Part 1, Part 2, Part 3


Part I, Part II

Content and Outline

  1. Tutorial Introduction
    • The role of distributed representation in deep learning
    • Ubiquitous discreteness in natural language processing
    • Challenges of dealing with discreteness in neural NLP
  2. Discrete Input Space
    • Examples of discrete input space
    • Embedding discrete input as distributed vectors
    • Incorporating discrete structures into neural architectures
  3. Discrete Latent Space
    • Definitions & Examples
    • General techniques
      • Maximum likelihood estimation
      • Reinforcement learning
      • Gumbel-softmax
      • Step-by-step Attention
    • Case studies
      • Weakly supervised semantic parsing
      • Unsupervised syntactic parsing
  4. Discrete Output Space
    • Examples of discrete output space
    • Challenges and Solutions of Discrete Output Space
      • From Continuous Outputs to Discrete Outputs: Embedding Matching by Softmax
      • Non-differentiable: Difficult for non-MLE training (e.g., GAN)
        • RL for Generation
        • Gumbel Softmax for Generation
      • Exponential Search Space
        • Hard for Global Inference
        • Hard for Constrained Decoding
    • Case Study
      • Kernelized Bayesian Softmax
      • SeqGAN
      • Constrained Sentence Generation with CGMH
  5. Conclusion and Take Away

Tutorial Presenters

Lili Mou (University of Waterloo)

Lili Mou is currently a postdoctoral fellow at the University of Waterloo.

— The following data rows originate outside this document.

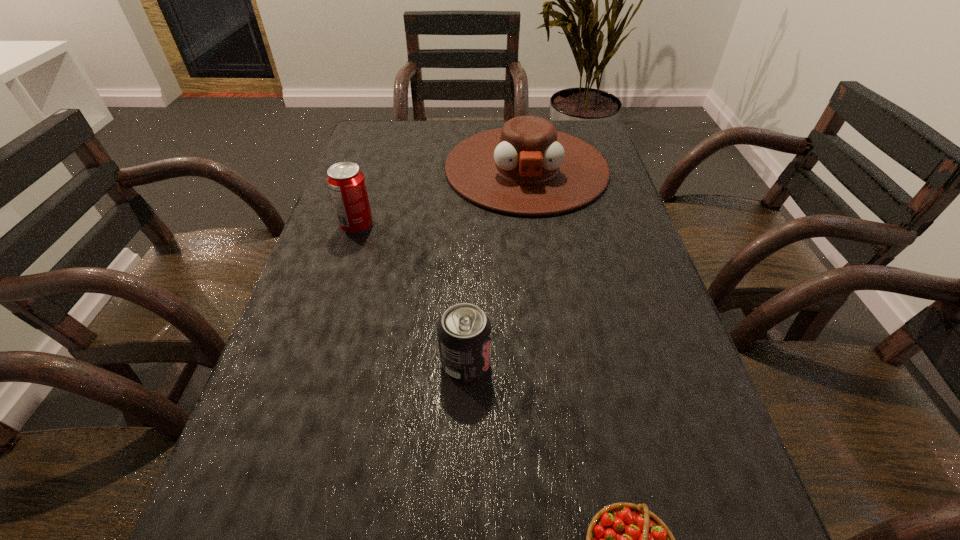
This screenshot has height=540, width=960. What are the coordinates of `object present at the right edge` in the screenshot? It's located at (528, 168).

Identify the location of object that is at the far right corner. (528, 168).

I want to click on vacant space at the far edge of the desktop, so click(x=435, y=160).

Image resolution: width=960 pixels, height=540 pixels. In the image, there is a desktop. Find the location of `vacant space at the left edge`. vacant space at the left edge is located at coordinates (364, 313).

This screenshot has height=540, width=960. I want to click on free spot at the right edge of the desktop, so click(582, 237).

The image size is (960, 540). In the image, there is a desktop. Find the location of `vacant space at the far left corner`. vacant space at the far left corner is located at coordinates (390, 130).

Find the location of a particular element. This screenshot has width=960, height=540. free spot between the cowboy hat and the tallest object is located at coordinates (442, 197).

You are a GUI agent. You are given a task and a screenshot of the screen. Output one action in this format:
    pyautogui.click(x=<x>, y=<y>)
    Task: Click on the free space that is in between the shorter soda can and the cowboy hat
    
    Given the screenshot: What is the action you would take?
    pyautogui.click(x=496, y=265)

At what (x,y) coordinates should I click in order to perform the action: click on unoccupied area between the nearer soda can and the cowboy hat. Please return your answer as a coordinate pair (x, y). Looking at the image, I should click on (496, 265).

Find the location of a particular element. This screenshot has height=540, width=960. empty space that is in between the right soda can and the tallest object is located at coordinates (411, 294).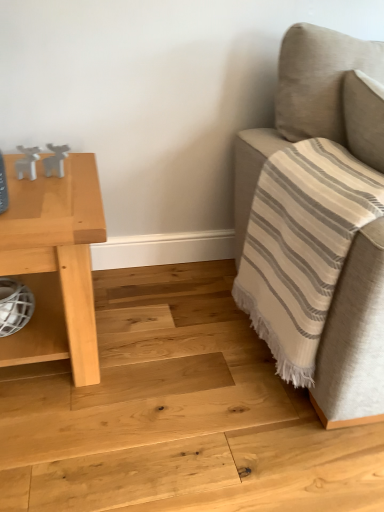
Where is `free space in front of white matte deer at upper left, which appears as the 1th toy when viewed from the right`? free space in front of white matte deer at upper left, which appears as the 1th toy when viewed from the right is located at coordinates (43, 202).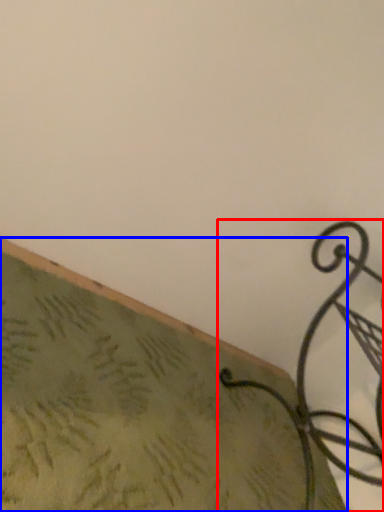
Question: Which object is closer to the camera taking this photo, furniture (highlighted by a red box) or surface (highlighted by a blue box)?

Choices:
 (A) furniture
 (B) surface

Answer: (B)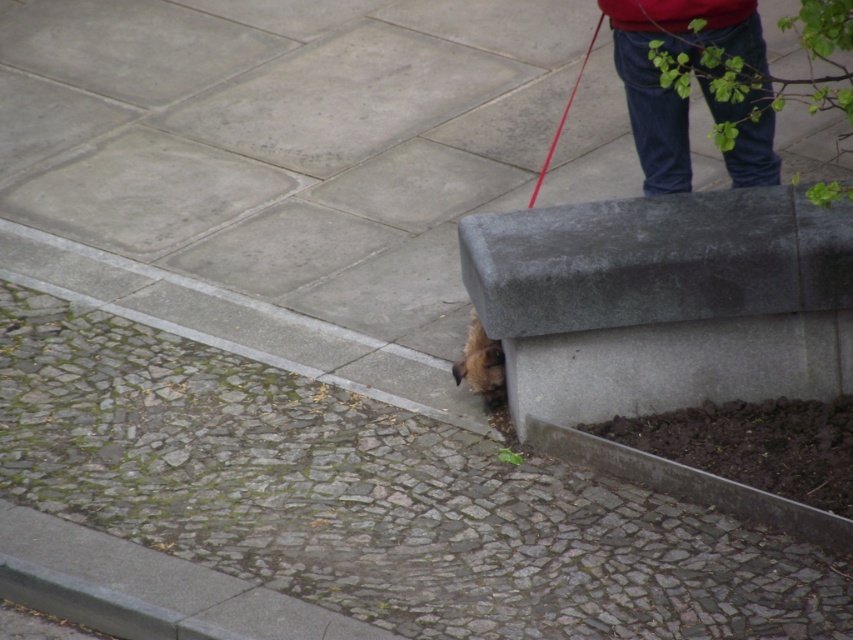
Question: Among these points, which one is nearest to the camera?

Choices:
 (A) (596, 33)
 (B) (741, 172)
 (C) (502, 358)

Answer: (C)

Question: Is denim pants at upper right below red rubber leash at upper right?

Choices:
 (A) no
 (B) yes

Answer: (B)

Question: Among these objects, which one is farthest from the camera?

Choices:
 (A) denim pants at upper right
 (B) red rubber leash at upper right
 (C) brown furry dog at lower center

Answer: (B)

Question: Which point is closer to the camera?

Choices:
 (A) (477, 328)
 (B) (654, 192)

Answer: (A)

Question: Can you confirm if denim pants at upper right is positioned above red rubber leash at upper right?

Choices:
 (A) no
 (B) yes

Answer: (A)

Question: Is denim pants at upper right thinner than red rubber leash at upper right?

Choices:
 (A) no
 (B) yes

Answer: (A)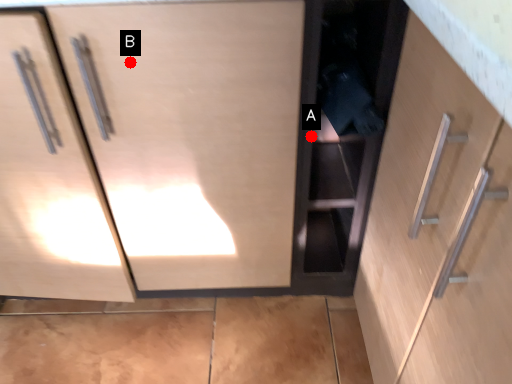
Question: Two points are circled on the image, labeled by A and B beside each circle. Among these points, which one is nearest to the camera?

Choices:
 (A) A is closer
 (B) B is closer

Answer: (B)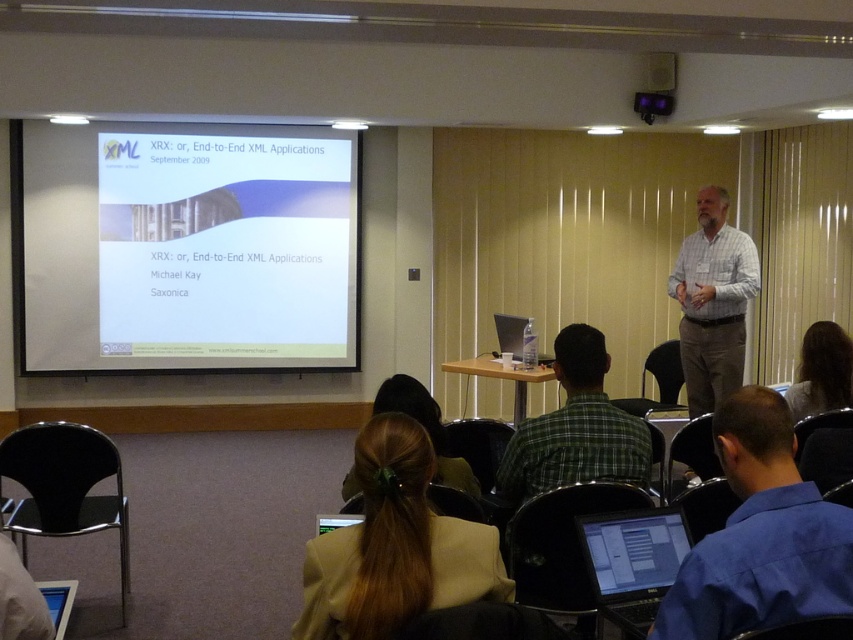
Question: Is brown hair at center to the left of black plastic projector at upper center from the viewer's perspective?

Choices:
 (A) no
 (B) yes

Answer: (B)

Question: Which point appears farthest from the camera in this image?

Choices:
 (A) (770, 589)
 (B) (637, 104)
 (C) (650, 524)
 (D) (273, 310)

Answer: (D)

Question: Which object is positioned closest to the black plastic projector at upper center?

Choices:
 (A) brown hair at center
 (B) white matte projector screen at upper center
 (C) brown hair at upper right
 (D) blue shirt at lower right

Answer: (C)

Question: Is white matte projector screen at upper center bigger than brown hair at center?

Choices:
 (A) yes
 (B) no

Answer: (A)

Question: Does blue shirt at lower right appear over black plastic projector at upper center?

Choices:
 (A) no
 (B) yes

Answer: (A)

Question: Which object is the farthest from the green plaid shirt at center?

Choices:
 (A) matte black laptop at lower center
 (B) brown hair at center

Answer: (A)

Lili Mou received his BS and PhD degrees in 2012 and 2017, respectively, from School of EECS, Peking University. His research interests include deep learning applied to natural language processing as well as programming language processing. He is currently focusing on neural-symbolic approaches and generative models for NLP. He has publications at top conferences and journals like AAAI, ACL, CIKM, COLING, EMNLP, ICML, IJCAI, INTERSPEECH, and TACL. He has also published a monograph with Springer.

Hao Zhou (ByteDance AI Lab)

Hao Zhou is a researcher at ByteDance AI Lab. His research interests are machine learning and its applications for natural language processing, including syntax parsing, machine translation and text generation. Currently he focuses on deep generative models for NLP. Previously he received his Ph.D. degrees in 2017, from Nanjing University. He has publications in prestigious conferences and journals, including ACL, EMNLP, NIPS, AAAI, TACL and JAIR.

Lei Li (ByteDance AI Lab)

Dr. Lei Li is Director of ByteDance AI Lab. Lei received his B.S. in Computer Science and Engineering from Shanghai Jiao Tong University (ACM class) and Ph.D. in Computer Science from Carnegie Mellon University, respectively. His dissertation work on fast algorithms for mining co-evolving time series was awarded ACM KDD best dissertation (runner up). His recent work on AI writing received 2nd-class award of WU Wenjun AI prize. Before ByteDance, he worked at Baidu’s Institute of Deep Learning in Silicon Valley as a Principal Research Scientist. Before that, he was working in EECS department of UC Berkeley as a Post-Doctoral Researcher. He has served in the Program Committee for ICML 2014, ECML/PKDD 2014/2015, SDM 2013/2014, IJCAI 2011/2013/2016/2019, KDD 2015/2016, 2017 KDD Cup co-Chair, KDD 2018 hands-on tutorial co-chair, EMNLP 2018, AAAI 2019 senior PC, and as a lecturer in 2014 summer school on Probabilistic Programming for Advancing Machine Learning. He has published over 40 technical papers and holds 3 US patents.